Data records
------------------------------------------------------------------------

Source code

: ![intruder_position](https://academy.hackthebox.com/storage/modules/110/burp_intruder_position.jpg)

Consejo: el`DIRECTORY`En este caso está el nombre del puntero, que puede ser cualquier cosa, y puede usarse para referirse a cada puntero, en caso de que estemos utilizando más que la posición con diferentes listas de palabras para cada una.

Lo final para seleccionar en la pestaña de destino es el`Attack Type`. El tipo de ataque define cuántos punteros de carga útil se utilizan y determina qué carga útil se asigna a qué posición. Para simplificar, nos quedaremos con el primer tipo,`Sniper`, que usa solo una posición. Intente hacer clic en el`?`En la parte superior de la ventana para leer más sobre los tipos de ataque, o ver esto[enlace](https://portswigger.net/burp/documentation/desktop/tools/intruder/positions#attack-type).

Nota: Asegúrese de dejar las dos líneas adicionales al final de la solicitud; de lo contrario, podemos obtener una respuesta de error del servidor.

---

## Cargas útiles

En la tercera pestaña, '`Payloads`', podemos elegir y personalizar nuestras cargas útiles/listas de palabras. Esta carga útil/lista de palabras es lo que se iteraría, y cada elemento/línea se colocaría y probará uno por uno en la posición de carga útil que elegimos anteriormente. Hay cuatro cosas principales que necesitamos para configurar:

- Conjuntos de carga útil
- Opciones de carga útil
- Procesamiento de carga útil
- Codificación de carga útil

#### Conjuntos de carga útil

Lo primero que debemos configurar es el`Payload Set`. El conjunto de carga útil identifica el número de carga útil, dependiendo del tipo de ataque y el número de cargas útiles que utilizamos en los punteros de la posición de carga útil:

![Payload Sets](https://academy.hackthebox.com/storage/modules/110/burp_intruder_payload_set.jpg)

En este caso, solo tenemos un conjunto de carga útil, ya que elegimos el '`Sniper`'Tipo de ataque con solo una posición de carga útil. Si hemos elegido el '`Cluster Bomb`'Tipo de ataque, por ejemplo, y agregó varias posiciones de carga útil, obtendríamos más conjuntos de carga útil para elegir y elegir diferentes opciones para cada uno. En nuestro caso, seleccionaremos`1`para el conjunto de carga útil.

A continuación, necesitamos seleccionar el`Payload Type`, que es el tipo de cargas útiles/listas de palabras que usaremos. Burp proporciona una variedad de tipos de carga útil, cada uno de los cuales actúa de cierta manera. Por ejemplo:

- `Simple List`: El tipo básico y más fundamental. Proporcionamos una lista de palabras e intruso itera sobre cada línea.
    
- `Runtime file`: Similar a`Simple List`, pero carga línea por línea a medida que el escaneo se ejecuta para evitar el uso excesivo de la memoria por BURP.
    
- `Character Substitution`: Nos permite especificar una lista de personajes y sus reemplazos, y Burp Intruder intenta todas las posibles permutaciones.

------------------------------------------------------------------------

PROBLEM DETAILS
Each record must be transcribed word for word.

EXERCISE ANSWER
Source code

: ![intruder_position](https://academy.hackthebox.com/storage/modules/110/burp_intruder_position.jpg)

Consejo: el`DIRECTORY`En este caso está el nombre del puntero, que puede ser cualquier cosa, y puede usarse para referirse a cada puntero, en caso de que estemos utilizando más que la posición con diferentes listas de palabras para cada una.

Lo final para seleccionar en la pestaña de destino es el`Attack Type`. El tipo de ataque define cuántos punteros de carga útil se utilizan y determina qué carga útil se asigna a qué posición. Para simplificar, nos quedaremos con el primer tipo,`Sniper`, que usa solo una posición. Intente hacer clic en el`?`En la parte superior de la ventana para leer más sobre los tipos de ataque, o ver esto[enlace](https://portswigger.net/burp/documentation/desktop/tools/intruder/positions#attack-type).

Nota: Asegúrese de dejar las dos líneas adicionales al final de la solicitud; de lo contrario, podemos obtener una respuesta de error del servidor.

---

## Cargas útiles

En la tercera pestaña, '`Payloads`', podemos elegir y personalizar nuestras cargas útiles/listas de palabras. Esta carga útil/lista de palabras es lo que se iteraría, y cada elemento/línea se colocaría y probará uno por uno en la posición de carga útil que elegimos anteriormente. Hay cuatro cosas principales que necesitamos para configurar:

- Conjuntos de carga útil
- Opciones de carga útil
- Procesamiento de carga útil
- Codificación de carga útil

#### Conjuntos de carga útil

Lo primero que debemos configurar es el`Payload Set`. El conjunto de carga útil identifica el número de carga útil, dependiendo del tipo de ataque y el número de cargas útiles que utilizamos en los punteros de la posición de carga útil:

![Payload Sets](https://academy.hackthebox.com/storage/modules/110/burp_intruder_payload_set.jpg)

En este caso, solo tenemos un conjunto de carga útil, ya que elegimos el '`Sniper`'Tipo de ataque con solo una posición de carga útil. Si hemos elegido el '`Cluster Bomb`'Tipo de ataque, por ejemplo, y agregó varias posiciones de carga útil, obtendríamos más conjuntos de carga útil para elegir y elegir diferentes opciones para cada uno. En nuestro caso, seleccionaremos`1`para el conjunto de carga útil.

A continuación, necesitamos seleccionar el`Payload Type`, que es el tipo de cargas útiles/listas de palabras que usaremos. Burp proporciona una variedad de tipos de carga útil, cada uno de los cuales actúa de cierta manera. Por ejemplo:

- `Simple List`: El tipo básico y más fundamental. Proporcionamos una lista de palabras e intruso itera sobre cada línea.
    
- `Runtime file`: Similar a`Simple List`, pero carga línea por línea a medida que el escaneo se ejecuta para evitar el uso excesivo de la memoria por BURP.
    
- `Character Substitution`: Nos permite especificar una lista de personajes y sus reemplazos, y Burp Intruder intenta todas las posibles permutaciones.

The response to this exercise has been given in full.